*** Material shown Section Begins ***

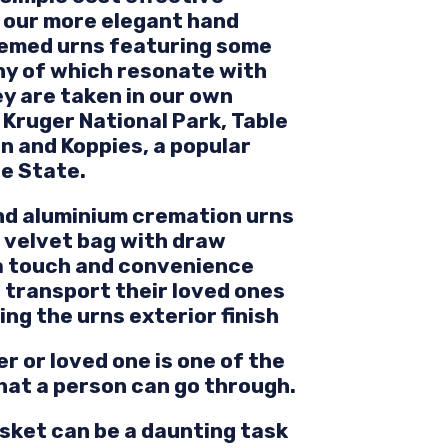
o our more elegant hand
hemed urns featuring some
ny of which resonate with
y are taken in our own
Kruger National Park, Table
n and Koppies, a popular
ee State.
and aluminium cremation urns
a velvet bag with draw
ra touch and convenience
 transport their loved ones
g the urns exterior finish
r or loved one is one of the
that a person can go through.
sket can be a daunting task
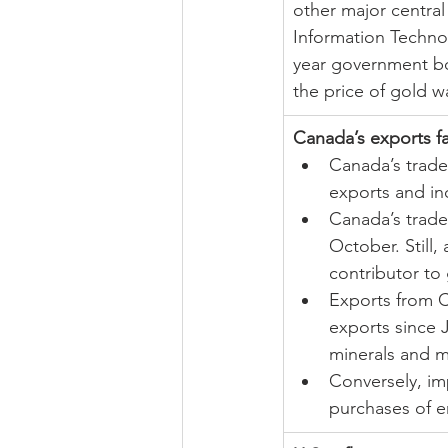
other major centra
Information Technol
year government bo
the price of gold w
Canada’s exports fa
Canada’s trade
exports and in
Canada’s trade 
October. Still,
contributor to
Exports from C
exports since 
minerals and m
Conversely, im
purchases of e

*** Material shown Section Ends ***

■ Requirement
An exact, image-free transcription of all the records above is needed.

■ Your solution
o our more elegant hand
hemed urns featuring some
ny of which resonate with
y are taken in our own
Kruger National Park, Table
n and Koppies, a popular
ee State.
and aluminium cremation urns
a velvet bag with draw
ra touch and convenience
 transport their loved ones
g the urns exterior finish
r or loved one is one of the
that a person can go through.
sket can be a daunting task
other major centra
Information Technol
year government bo
the price of gold w
Canada’s exports fa
Canada’s trade
exports and in
Canada’s trade 
October. Still,
contributor to
Exports from C
exports since 
minerals and m
Conversely, im
purchases of e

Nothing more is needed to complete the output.